The dog needs exercise, no matter what season. Winter hiking is great with poles and Yaktrax or snowshoes. I just use GoreTex running shoes for most of these. It is nice to take time for things in places where bikes aren't allowed, like these ruins in SE Utah.





Backcountry touring is amazing and a great work out. I splitboard, some of my friends ski. We had an all MTBr group yesterday. Here, Mr. Welcorn drops in to the legendary Utah steep and deep on New Year's Day:


We also skate ski as the conditions allow. That sh*t is just painful. Heh. I am a terrible skate skier.

Winter is also a great time to accomplish time-heavy things I can't do in summer. This November, I completed my Wilderness First Responder training, and feel like is is something that I should have done long ago. It took a week, but it was SO SO SO worth it. I think I will probably post about it in depth later on Passion...

Cheers,
C


----------



## petey15 (Sep 1, 2006)

^ Wow - breathtaking scenery, chuky! It looks like you've found plenty to keep you busy - thanks for sharing! I am going to have to look up split boarding. I've never heard of it before. mtbxplorer turned me onto those Marquette backcountry skis, which led me to something similar - the Altai Hok ski. I'm busy researching these as I think they would be a lot of fun on the trails I normally bike on - and as she suggested, pack them down a bit for a potential ride. 
The Hok - Altai Skis


----------



## kinsler (Sep 13, 2011)

I live in the desert so fortunately that means comfortable temps with less crowded trails, but I still love winter fun...
Here's a few pics from a 2+ week excursion to Jackson with my splitboarding boyfriend.
The last 2 pics are some unexpected snow riding here in the desert surrounding El Paso!


----------



## petey15 (Sep 1, 2006)

Just checked out what this splitboarding thing is. Very interesting. I've never seen or heard of it before this forum. All my friends either xc, alpine, or teleski. I'm jealous of all the powder and trails you have out west!


----------



## mtbeagle (Jan 23, 2009)

Maybe I'm not allowed to post here being of the wrong gender, but I can't resist. For years I have dreaded the winter. Since I wasn't into any of the winter sports anymore winter just became too cold and made it harder to go biking.

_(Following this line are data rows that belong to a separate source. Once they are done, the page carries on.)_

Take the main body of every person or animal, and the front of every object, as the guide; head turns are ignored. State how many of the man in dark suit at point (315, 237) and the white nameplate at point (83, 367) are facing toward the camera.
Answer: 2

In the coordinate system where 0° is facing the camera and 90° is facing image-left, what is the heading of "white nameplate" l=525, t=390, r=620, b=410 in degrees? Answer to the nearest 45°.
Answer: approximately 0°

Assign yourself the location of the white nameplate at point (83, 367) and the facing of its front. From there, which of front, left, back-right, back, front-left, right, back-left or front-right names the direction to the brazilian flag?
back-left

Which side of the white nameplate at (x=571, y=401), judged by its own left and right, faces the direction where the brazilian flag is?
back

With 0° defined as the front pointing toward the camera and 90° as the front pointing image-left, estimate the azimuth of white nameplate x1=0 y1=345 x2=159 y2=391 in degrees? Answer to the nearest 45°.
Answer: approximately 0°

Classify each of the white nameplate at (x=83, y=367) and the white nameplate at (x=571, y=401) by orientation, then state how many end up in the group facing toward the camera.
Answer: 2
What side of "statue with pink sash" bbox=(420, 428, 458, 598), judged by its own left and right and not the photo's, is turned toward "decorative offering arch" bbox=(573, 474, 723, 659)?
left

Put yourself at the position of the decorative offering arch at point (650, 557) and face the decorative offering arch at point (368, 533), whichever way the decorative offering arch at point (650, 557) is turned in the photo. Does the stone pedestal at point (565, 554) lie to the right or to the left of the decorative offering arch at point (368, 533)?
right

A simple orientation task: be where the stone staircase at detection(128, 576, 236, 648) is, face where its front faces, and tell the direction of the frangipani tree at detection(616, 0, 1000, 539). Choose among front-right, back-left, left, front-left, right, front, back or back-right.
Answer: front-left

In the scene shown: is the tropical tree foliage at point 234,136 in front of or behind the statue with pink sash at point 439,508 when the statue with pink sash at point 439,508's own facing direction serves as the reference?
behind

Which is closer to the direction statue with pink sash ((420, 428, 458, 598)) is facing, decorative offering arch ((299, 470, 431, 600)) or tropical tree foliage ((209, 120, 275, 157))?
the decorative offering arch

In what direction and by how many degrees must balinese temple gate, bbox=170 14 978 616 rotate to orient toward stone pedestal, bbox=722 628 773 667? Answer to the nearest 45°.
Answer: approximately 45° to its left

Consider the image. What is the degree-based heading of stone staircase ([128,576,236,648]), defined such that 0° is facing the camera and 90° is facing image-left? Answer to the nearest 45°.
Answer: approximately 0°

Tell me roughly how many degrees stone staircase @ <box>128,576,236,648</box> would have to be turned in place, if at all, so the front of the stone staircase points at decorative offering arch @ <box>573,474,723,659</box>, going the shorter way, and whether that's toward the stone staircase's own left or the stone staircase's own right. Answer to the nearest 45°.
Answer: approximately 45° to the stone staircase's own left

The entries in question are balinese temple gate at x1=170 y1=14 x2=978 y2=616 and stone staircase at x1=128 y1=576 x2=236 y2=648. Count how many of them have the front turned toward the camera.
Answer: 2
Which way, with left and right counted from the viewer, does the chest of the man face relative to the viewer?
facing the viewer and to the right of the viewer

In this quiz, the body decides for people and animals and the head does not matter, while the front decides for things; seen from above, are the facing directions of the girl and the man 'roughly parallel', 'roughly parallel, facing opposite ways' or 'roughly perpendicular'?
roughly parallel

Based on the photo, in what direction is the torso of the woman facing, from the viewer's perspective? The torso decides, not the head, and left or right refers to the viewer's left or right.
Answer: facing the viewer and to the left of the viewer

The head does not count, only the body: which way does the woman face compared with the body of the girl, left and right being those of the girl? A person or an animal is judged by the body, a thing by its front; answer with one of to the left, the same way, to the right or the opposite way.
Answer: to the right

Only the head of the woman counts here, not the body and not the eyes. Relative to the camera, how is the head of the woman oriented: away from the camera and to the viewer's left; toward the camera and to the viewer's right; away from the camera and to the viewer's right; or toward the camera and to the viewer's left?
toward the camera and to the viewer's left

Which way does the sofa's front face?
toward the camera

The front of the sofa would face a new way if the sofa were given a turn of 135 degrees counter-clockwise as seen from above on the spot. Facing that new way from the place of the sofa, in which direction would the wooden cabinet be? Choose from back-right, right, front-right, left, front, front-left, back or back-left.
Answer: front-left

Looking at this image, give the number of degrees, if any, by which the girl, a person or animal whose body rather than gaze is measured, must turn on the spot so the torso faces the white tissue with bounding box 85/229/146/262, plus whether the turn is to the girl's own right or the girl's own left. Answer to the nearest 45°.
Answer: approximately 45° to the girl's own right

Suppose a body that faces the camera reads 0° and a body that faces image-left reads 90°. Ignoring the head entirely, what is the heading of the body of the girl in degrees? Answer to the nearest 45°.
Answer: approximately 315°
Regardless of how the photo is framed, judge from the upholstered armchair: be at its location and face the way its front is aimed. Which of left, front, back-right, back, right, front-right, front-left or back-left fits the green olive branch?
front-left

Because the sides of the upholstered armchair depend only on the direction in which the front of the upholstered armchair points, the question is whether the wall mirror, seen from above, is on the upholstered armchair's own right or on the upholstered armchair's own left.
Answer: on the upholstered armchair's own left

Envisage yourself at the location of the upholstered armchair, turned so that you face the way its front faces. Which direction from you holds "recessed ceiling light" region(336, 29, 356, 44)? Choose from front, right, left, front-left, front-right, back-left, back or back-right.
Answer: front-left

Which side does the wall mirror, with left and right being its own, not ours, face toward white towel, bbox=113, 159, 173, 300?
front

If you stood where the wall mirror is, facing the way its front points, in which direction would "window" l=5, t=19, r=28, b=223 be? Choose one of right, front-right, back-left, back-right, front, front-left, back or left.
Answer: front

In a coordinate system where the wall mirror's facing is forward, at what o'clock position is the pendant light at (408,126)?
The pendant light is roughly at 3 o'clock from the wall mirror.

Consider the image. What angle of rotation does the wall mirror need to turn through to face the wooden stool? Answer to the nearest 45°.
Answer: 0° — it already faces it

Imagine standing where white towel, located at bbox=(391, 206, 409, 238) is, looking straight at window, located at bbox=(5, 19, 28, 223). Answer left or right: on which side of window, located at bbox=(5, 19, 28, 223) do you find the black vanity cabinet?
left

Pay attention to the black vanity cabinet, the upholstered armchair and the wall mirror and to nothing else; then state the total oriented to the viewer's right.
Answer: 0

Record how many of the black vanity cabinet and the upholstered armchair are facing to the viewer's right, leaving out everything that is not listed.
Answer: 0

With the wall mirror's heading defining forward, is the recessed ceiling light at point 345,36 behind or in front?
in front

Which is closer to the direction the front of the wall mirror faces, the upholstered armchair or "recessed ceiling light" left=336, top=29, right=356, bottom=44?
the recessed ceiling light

However, I have just jumped onto the fat bike band wagon. Now I am actually excited to go out and play in the snow. Maybe you should look at a fat bike.


----------



## kinsler (Sep 13, 2011)

petey15 said:


> Just checked out what this splitboarding thing is. Very interesting. I've never seen or heard of it before this forum. All my friends either xc, alpine, or teleski. I'm jealous of all the powder and trails you have out west!


Splitboarding is definitely becoming more popular which means the technology and gear is getting better. I'm an AT skier, but the boyfriend is a splitboard who is very proficient with his change overs and just as fast me when we are skinning up or de-skinning. Really the only places he has issues with is when the fall line isn't continuous or we need to traverse a lot on a line.

Here's a link to our trip report if anyone is interested. This website also has a lot of good info for all comers

Splitboard.com Forums • View topic - Dos texas renegados invadir las Tetons para las vacaciones


----------



## petey15 (Sep 1, 2006)

mtbeagle said:


> Maybe I'm not allowed to post here being of the wrong gender, but I can't resist. For years I have dreaded the winter. Since I wasn't into any of the winter sports anymore winter just became too cold and made it harder to go biking. However, I have just jumped onto the fat bike band wagon. Now I am actually excited to go out and play in the snow. Maybe you should look at a fat bike.


Oh, believe me, I have. Unfortunately it appears that the XS Salsa Mukluks are sold out for this season. I'll have to wait until next year. Also, when the snow is too deep for even the fat bike, I'll need other alternatives. I do xc ski. mtbxplorer turned me onto the Marquette ski idea to pack down a trail and then fat bike. Looks like I'll be able to secure a ski package easier than a fat bike, so I'm researching that. :thumbsup:


----------



## Niner Bikes (Dec 9, 2004)

Message removed, wrong thread, Heh.

Cheers,
Carla


----------



## cyclelicious (Oct 7, 2008)

Gorgeous pics Chuky and Kinsler! 

I live in flatland Ontario. The downhill ski trails takes 3 minutes to get to the bottom. The chairlift to the top takes longer! Oh well I shouldn't complain because we are still able to ride packed trails.


----------



## Andrea138 (Mar 25, 2009)

Bundle up- 









Or ride the trainer-


----------



## kinsler (Sep 13, 2011)

Death by trainer!!


----------